WASHINGTON - President Donald Trump's choice to be the next ambassador to India said Tuesday he would make the millions of people reported to be in bonded labor in the South Asian country a “very high priority.”
Lawmakers pressed the nominee, Kenneth Juster, at his Senate confirmation hearing on human rights issues that irritate generally positive relations between the world's two largest democracies.
Democratic Sen. Ben Cardin said it was “unacceptable” that an estimated 18 million people in India are in bonded labor or slavery.
Juster responded that the issue was of “great concern” to both him and the U.S. government.

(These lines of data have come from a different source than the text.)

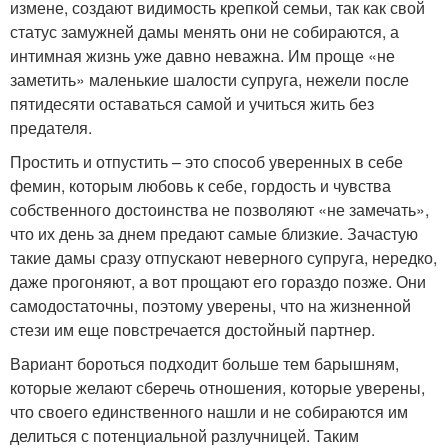
измене, создают видимость крепкой семьи, так как свой
статус замужней дамы менять они не собираются, а
интимная жизнь уже давно неважна. Им проще «не
заметить» маленькие шалости супруга, нежели после
пятидесяти оставаться самой и учиться жить без
предателя.
Простить и отпустить – это способ уверенных в себе
фемин, которым любовь к себе, гордость и чувства
собственного достоинства не позволяют «не замечать»,
что их день за днем предают самые близкие. Зачастую
такие дамы сразу отпускают неверного супруга, нередко,
даже прогоняют, а вот прощают его гораздо позже. Они
самодостаточны, поэтому уверены, что на жизненной
стези им еще повстречается достойный партнер.
Вариант бороться подходит больше тем барышням,
которые желают сберечь отношения, которые уверены,
что своего единственного нашли и не собираются им
делиться с потенциальной разлучницей. Таким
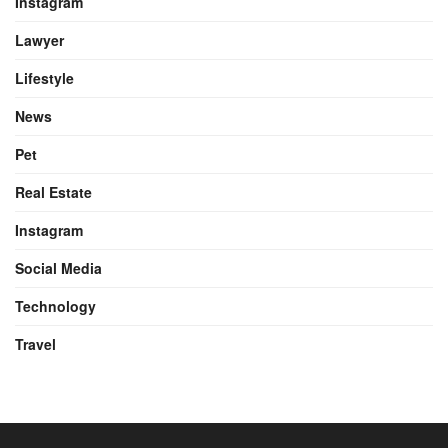
Instagram
Lawyer
Lifestyle
News
Pet
Real Estate
Instagram
Social Media
Technology
Travel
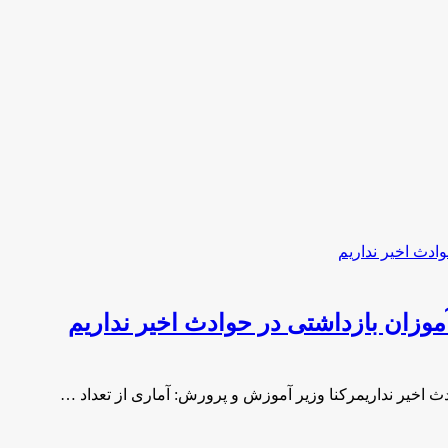
موزان بازداشتی در حوادث اخیر نداریم
ث اخیر نداریمرکنا وزیر آموزش و پرورش: آماری از تعداد …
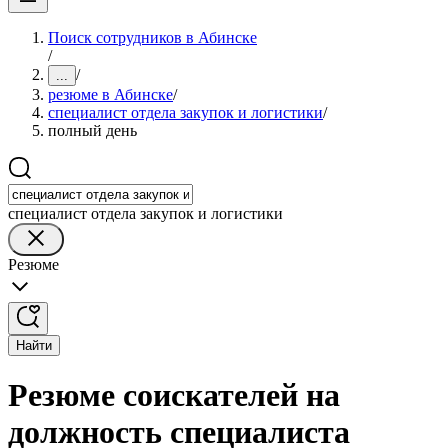
Поиск сотрудников в Абинске
/
/
...
резюме в Абинске
/
специалист отдела закупок и логистики
/
полный день
специалист отдела закупок и логистики
Резюме
Найти
Резюме соискателей на
должность специалиста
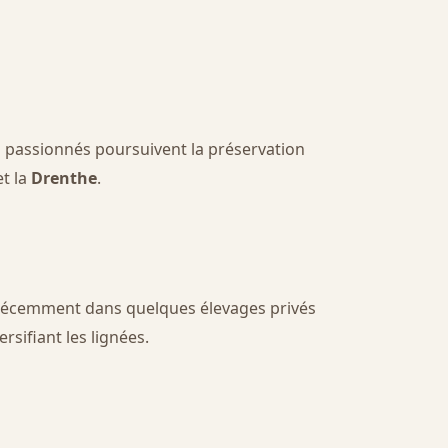
s passionnés poursuivent la préservation
t la
Drenthe
.
s récemment dans quelques élevages privés
rsifiant les lignées.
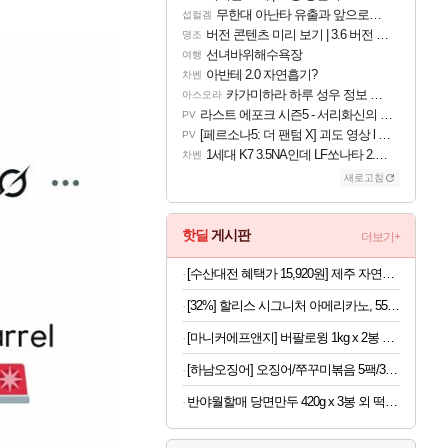
무한대 아난타 유출과 앞으로의 예상 (루머)
섭컬겜
버전 콘텐츠 미리 보기 | 3.6 버전 「신기루 속 등불 그림자, 속세에 깃든 검의 결심」이 8월 20일에 업데이트됩니다!
명조
선녀바위해수욕장
여행
아반테 2.0 자연흡기?
차벤
카가미하라 하루 성우 정보 및 주요 필모
아스오라
라스트 에포크 시즌5 - 서리화신의 분노 티저
PV
[페르소나5: 더 팬텀 X] 괴도 영상 l 타카마키 안·댄싱 스타
PV
1세대 K7 3.5NA인데 LF쏘나타 2.0NA 기변하면 유류비 절약이 얼마나 될까요..?
차벤
새로고침
핫딜
게시판
더보기+
[수산대전 혜택가 15,920원] 제주 자연산 손질 고등어 10팩 / 1팩당 100-120g / 간편조리 반찬
[32%] 할리스 시그니처 아메리카노, 550ml, 24개
[마니커에프앤지] 버팔로윙 1kg x 2봉 외 버팔로봉/윙봉/닭다리
[하남오징어] 오징어/쭈꾸미볶음 5팩/3팩 (보통맛/매운맛)(딜)
반야월할매 당면만두 420g x 3봉 외 떡볶이 쫄면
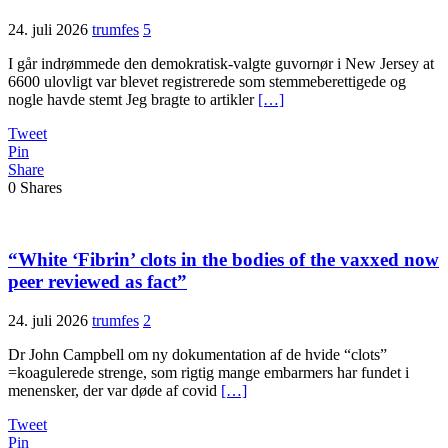
24. juli 2026
trumfes
5
I går indrømmede den demokratisk-valgte guvornør i New Jersey at
6600 ulovligt var blevet registrerede som stemmeberettigede og
nogle havde stemt Jeg bragte to artikler
[…]
Tweet
Pin
Share
0
Shares
“White ‘Fibrin’ clots in the bodies of the vaxxed now
peer reviewed as fact”
24. juli 2026
trumfes
2
Dr John Campbell om ny dokumentation af de hvide “clots”
=koagulerede strenge, som rigtig mange embarmers har fundet i
menensker, der var døde af covid
[…]
Tweet
Pin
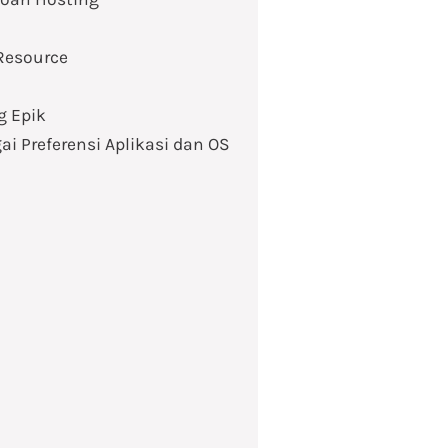
 Resource
g Epik
i Preferensi Aplikasi dan OS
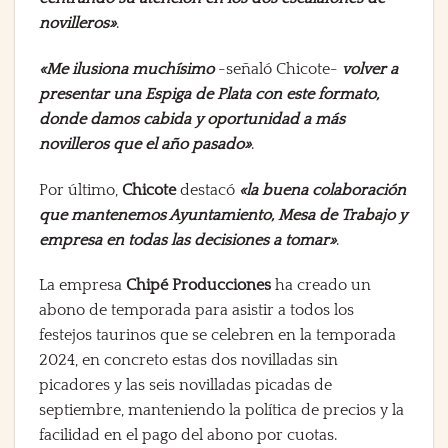
novilleros»
.
«Me ilusiona muchísimo
-señaló Chicote-
volver a
presentar una Espiga de Plata con este formato,
donde damos cabida y oportunidad a más
novilleros que el año pasado»
.
Por último,
Chicote
destacó
«la buena colaboración
que mantenemos Ayuntamiento, Mesa de Trabajo y
empresa en todas las decisiones a tomar»
.
La empresa
Chipé Producciones
ha creado un
abono de temporada para asistir a todos los
festejos taurinos que se celebren en la temporada
2024, en concreto estas dos novilladas sin
picadores y las seis novilladas picadas de
septiembre, manteniendo la política de precios y la
facilidad en el pago del abono por cuotas.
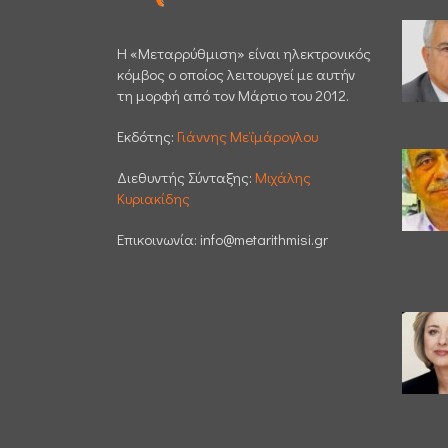
H «Μεταρρύθμιση» είναι ηλεκτρονικός
κόμβος ο οποίος λειτουργεί με αυτήν
τη μορφή από τον Μάρτιο του 2012.
Εκδότης:
Γιάννης Μεϊμάρογλου
Διεθυντής Σύνταξης:
Μιχάλης
Κυριακίδης
Επικοινωνία:
info@metarithmisi.gr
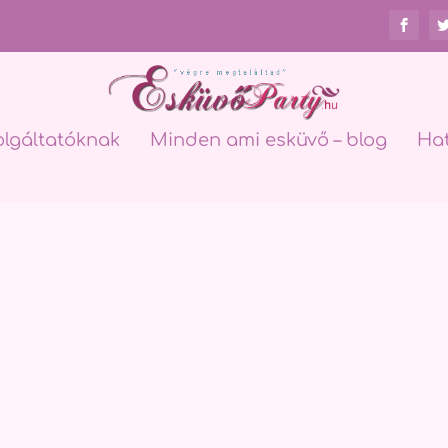
olgáltatóknak
Minden ami esküvő – blog
Ha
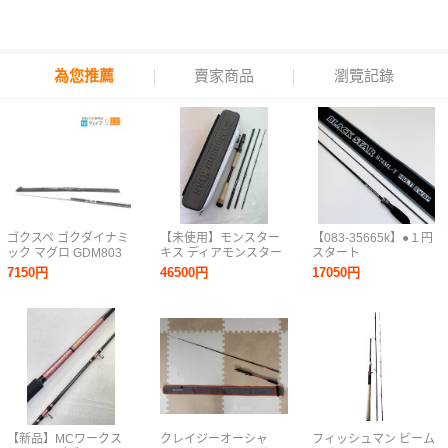
為您推薦
賣家商品
瀏覽記錄
ゴクスペ ゴクダイナミ
【未使用】モンスター
【083-35665k】●１円
ック マグロ GDM803
キス ディアモンスター
スタート
美品
MX-6 Pro 仕舞寸法
●◆XESTA◆BLACKSTA
7150円
46500円
17050円
50cm Monster Kiss 怪
S74ML-T/MULTI
魚 海外遠征 ピーコック
SWAP●ライトゲーム用
バス 0805-06
スピニング
【新品】MCワークス
クレイジーオーシャ
フィッシュマン ビーム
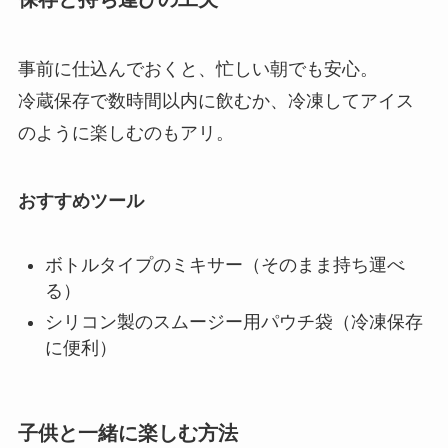
事前に仕込んでおくと、忙しい朝でも安心。
冷蔵保存で数時間以内に飲むか、冷凍してアイス
のように楽しむのもアリ。
おすすめツール
ボトルタイプのミキサー（そのまま持ち運べ
る）
シリコン製のスムージー用パウチ袋（冷凍保存
に便利）
子供と一緒に楽しむ方法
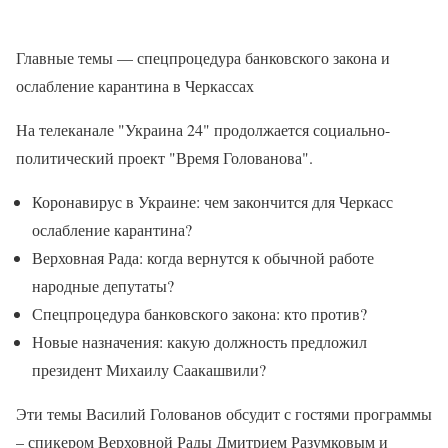
Главные темы — спецпроцедура банковского закона и
ослабление карантина в Черкассах
На телеканале "Украина 24" продолжается социально-
политический проект "Время Голованова".
Коронавирус в Украине: чем закончится для Черкасс
ослабление карантина?
Верховная Рада: когда вернутся к обычной работе
народные депутаты?
Спецпроцедура банковского закона: кто против?
Новые назначения: какую должность предложил
президент Михаилу Саакашвили?
Эти темы Василий Голованов обсудит с гостями программы
– спикером Верховной Рады Дмитрием Разумковым и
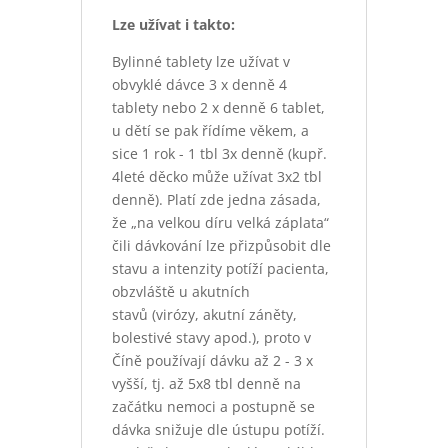
Lze užívat i takto:
Bylinné tablety lze užívat v
obvyklé dávce 3 x denně 4
tablety nebo 2 x denně 6 tablet,
u dětí se pak řídíme věkem, a
sice 1 rok - 1 tbl 3x denně (kupř.
4leté děcko může užívat 3x2 tbl
denně). Platí zde jedna zásada,
že „na velkou díru velká záplata“
čili dávkování lze přizpůsobit dle
stavu a intenzity potíží pacienta,
obzvláště u akutních
stavů (virózy, akutní záněty,
bolestivé stavy apod.), proto v
Číně používají dávku až 2 - 3 x
vyšší, tj. až 5x8 tbl denně na
začátku nemoci a postupně se
dávka snižuje dle ústupu potíží.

He said he would seek the “best interlocutors to move this forward” with India, not just in the national government, but at the state and local level and with non-government groups.
Juster said that if confirmed, the U.S. embassy in India, “will take this as a very high priority.” He also called for Indian authorities to regulate foreign NGOs in an “even and transparent way.”
India has often taken umbrage at scrutiny by the U.S. government on issues such as human trafficking and religious freedom, covered in global reports by the State Department. New Delhi has also faced criticism from members of the U.S. Congress for blocking foreign funding for Indian charities and nonprofits.
Despite these niggles, the overall relationship has thrived in the past decade. Trade has multiplied and defense ties have grown. Washington and New Delhi share concerns about China's rise as a military power and in countering Islamic militancy.
Those ties appear set to grow further under Trump. Despite Juster's comments Tuesday, the president is widely seen as less preoccupied with human rights issues than previous presidents. He is, however, determined to reduce the U.S. trade deficit with India which totaled about $30 billion last year.
Juster voiced the administration's concerns about barriers for American companies exporting to India but affirmed the overall importance of relations. He said that the administration “views India as a leading power and a true friend” whose role in international security and economic growth will be “critical” in the 21st century.
Juster served as undersecretary of commerce in the George W. Bush administration, where he promoted ties with India including a landmark civil nuclear deal. Under Trump, he served for several months as deputy director of the National Economic Council. Prior to that, he was managing director at the global investment firm Warburg Pincus.
Juster's appointment must be approved by the full Senate. The U.S. ambassadorship in New Delhi has been vacant since Trump took office in January.